======== Extracted data

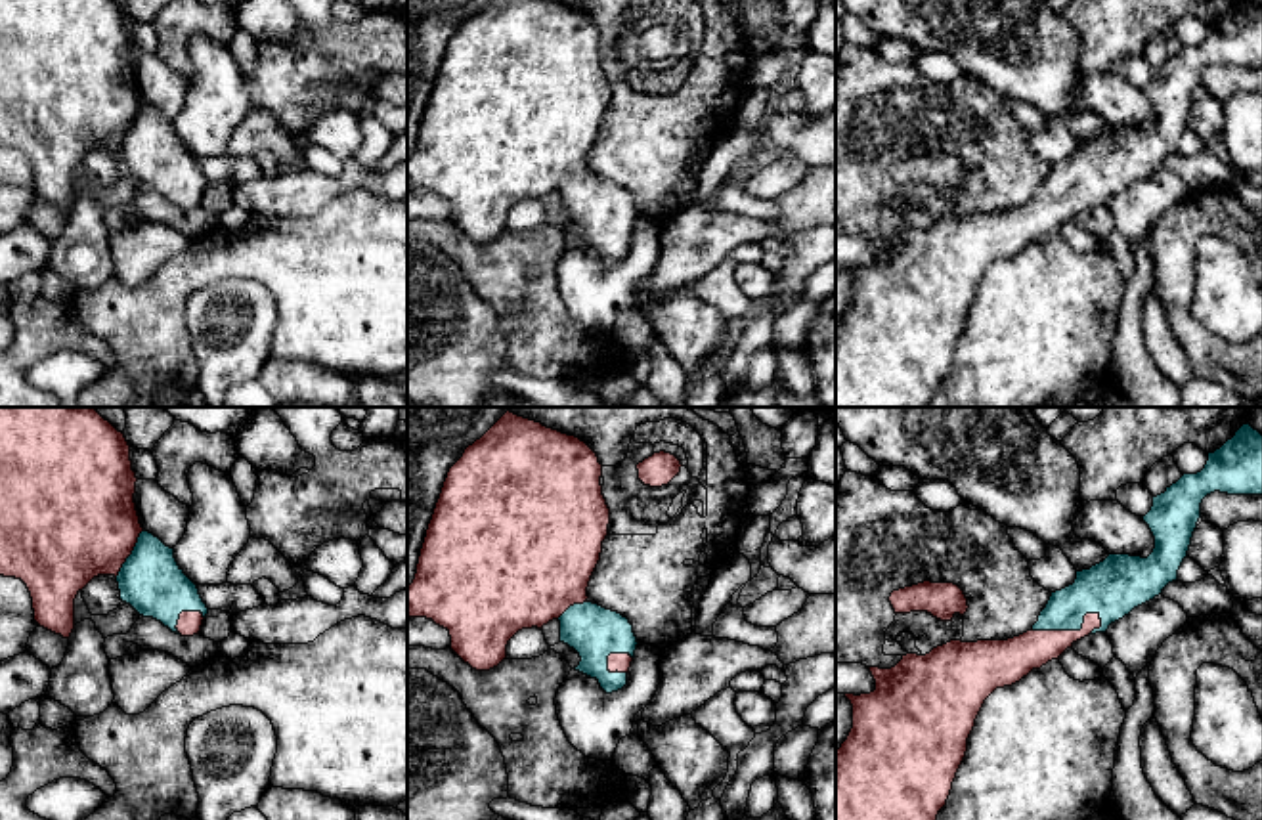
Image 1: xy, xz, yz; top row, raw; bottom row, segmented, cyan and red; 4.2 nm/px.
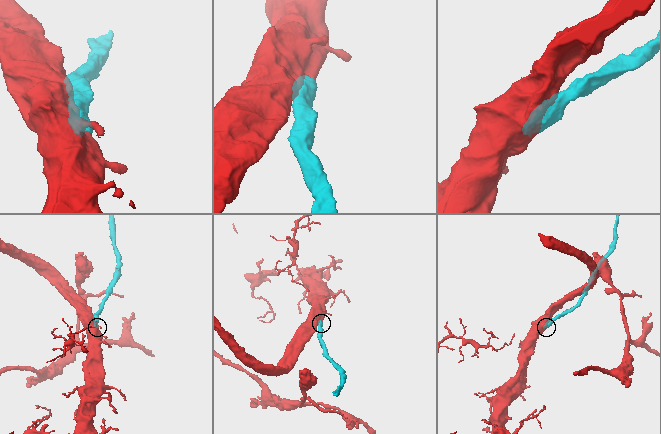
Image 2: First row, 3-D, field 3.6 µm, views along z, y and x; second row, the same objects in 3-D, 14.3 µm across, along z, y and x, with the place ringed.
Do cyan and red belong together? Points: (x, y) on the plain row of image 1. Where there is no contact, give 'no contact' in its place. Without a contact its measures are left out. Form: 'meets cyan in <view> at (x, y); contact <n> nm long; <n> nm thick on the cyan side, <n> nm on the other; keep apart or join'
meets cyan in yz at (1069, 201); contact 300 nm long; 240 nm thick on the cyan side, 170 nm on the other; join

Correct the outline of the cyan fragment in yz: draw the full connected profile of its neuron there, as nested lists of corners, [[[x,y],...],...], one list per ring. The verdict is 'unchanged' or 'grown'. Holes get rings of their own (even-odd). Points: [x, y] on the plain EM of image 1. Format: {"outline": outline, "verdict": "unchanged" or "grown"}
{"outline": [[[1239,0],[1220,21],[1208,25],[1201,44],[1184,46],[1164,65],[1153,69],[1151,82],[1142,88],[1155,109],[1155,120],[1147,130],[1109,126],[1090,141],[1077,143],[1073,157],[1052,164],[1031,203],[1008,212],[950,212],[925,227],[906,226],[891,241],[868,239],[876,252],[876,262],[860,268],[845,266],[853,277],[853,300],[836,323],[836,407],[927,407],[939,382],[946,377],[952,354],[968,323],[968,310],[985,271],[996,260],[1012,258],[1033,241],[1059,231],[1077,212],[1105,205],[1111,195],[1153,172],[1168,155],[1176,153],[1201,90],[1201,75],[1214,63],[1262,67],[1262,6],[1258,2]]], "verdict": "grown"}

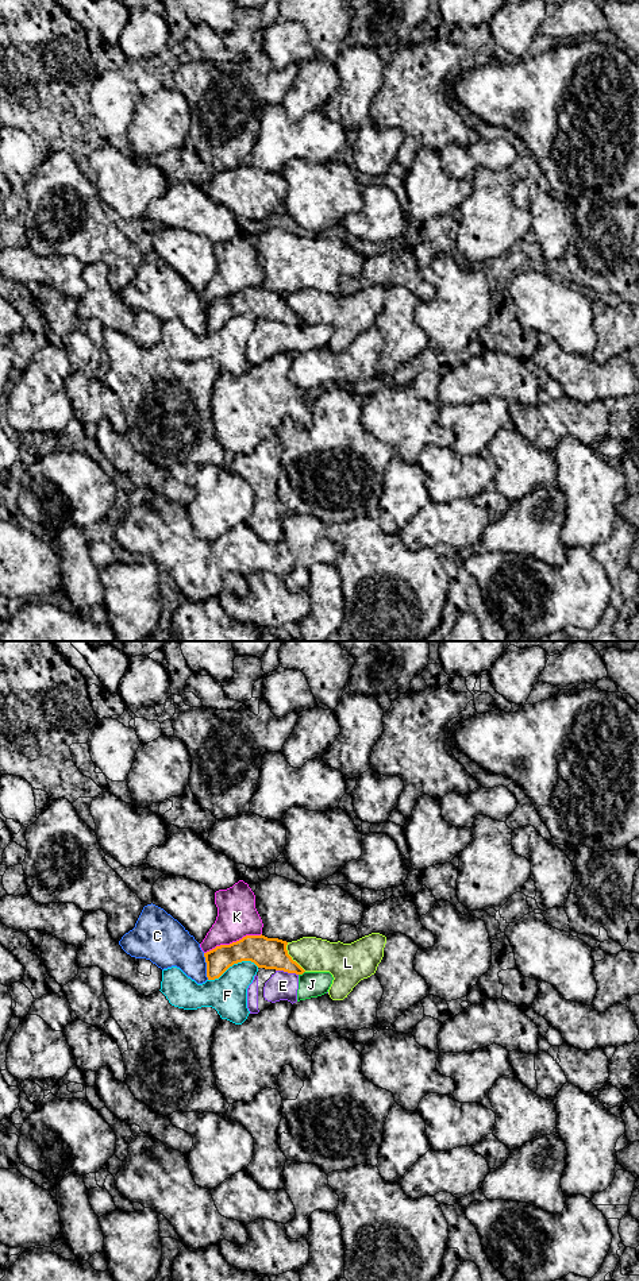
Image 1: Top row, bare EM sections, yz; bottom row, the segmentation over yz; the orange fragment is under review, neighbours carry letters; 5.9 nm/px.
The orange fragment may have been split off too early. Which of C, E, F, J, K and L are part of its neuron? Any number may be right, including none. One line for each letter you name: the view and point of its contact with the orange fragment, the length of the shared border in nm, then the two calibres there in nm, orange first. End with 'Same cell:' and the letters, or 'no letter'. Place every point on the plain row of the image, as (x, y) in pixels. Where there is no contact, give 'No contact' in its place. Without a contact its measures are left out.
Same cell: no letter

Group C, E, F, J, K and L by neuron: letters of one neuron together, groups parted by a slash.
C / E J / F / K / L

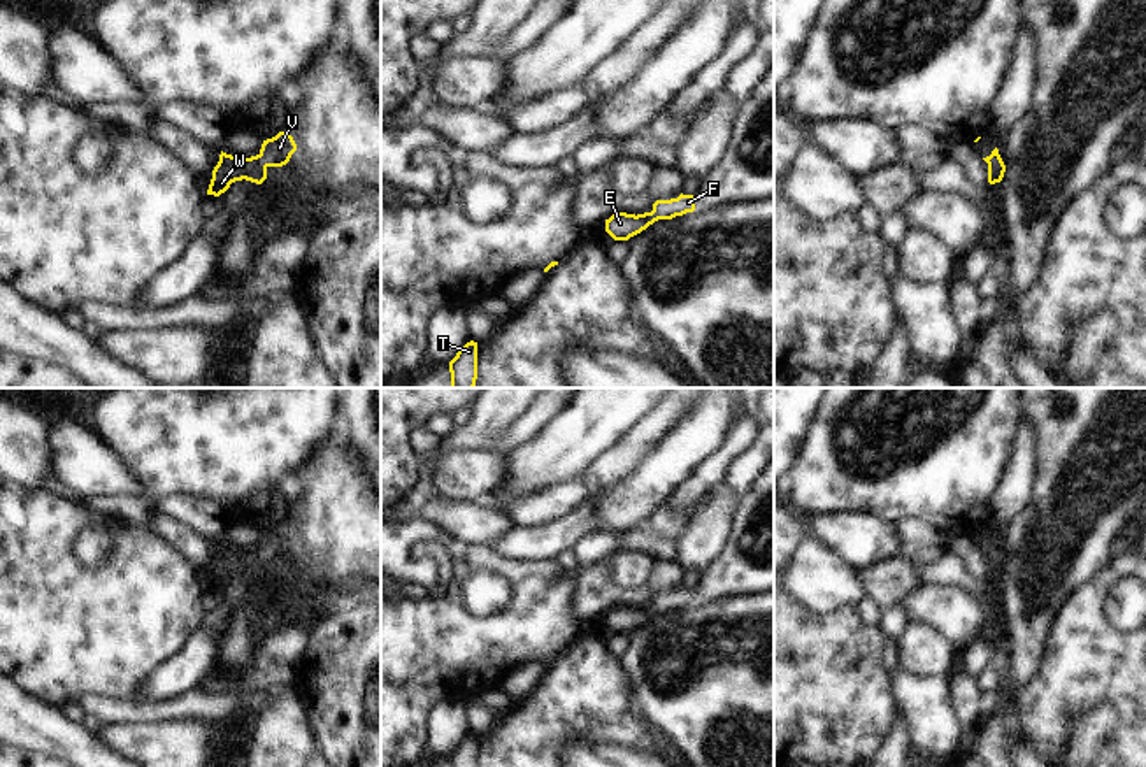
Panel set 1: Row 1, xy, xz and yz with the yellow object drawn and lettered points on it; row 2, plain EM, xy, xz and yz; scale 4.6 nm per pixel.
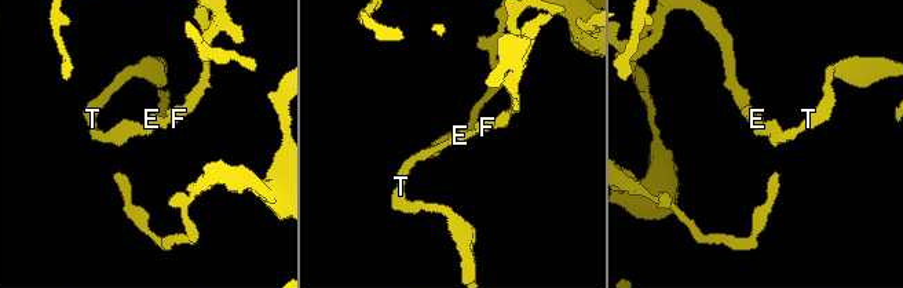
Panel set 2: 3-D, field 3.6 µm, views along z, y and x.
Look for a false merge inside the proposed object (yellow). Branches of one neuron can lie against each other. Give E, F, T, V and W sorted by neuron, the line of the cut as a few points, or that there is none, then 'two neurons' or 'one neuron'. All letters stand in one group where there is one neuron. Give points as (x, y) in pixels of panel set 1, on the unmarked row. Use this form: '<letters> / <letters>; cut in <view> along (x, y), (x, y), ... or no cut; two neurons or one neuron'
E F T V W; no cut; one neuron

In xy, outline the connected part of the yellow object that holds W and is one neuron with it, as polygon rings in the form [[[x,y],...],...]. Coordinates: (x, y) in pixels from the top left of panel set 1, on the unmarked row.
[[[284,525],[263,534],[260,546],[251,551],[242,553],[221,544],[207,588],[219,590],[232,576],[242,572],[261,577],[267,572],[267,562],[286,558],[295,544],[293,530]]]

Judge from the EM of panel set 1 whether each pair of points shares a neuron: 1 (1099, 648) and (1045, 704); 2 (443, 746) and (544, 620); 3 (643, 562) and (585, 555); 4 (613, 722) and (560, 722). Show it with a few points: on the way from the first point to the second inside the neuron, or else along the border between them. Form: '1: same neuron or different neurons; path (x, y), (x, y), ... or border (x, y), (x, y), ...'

================

The task> Only the number is wanted: how many lines of these entries contain the string "bottom"?

Answer to the problem> 2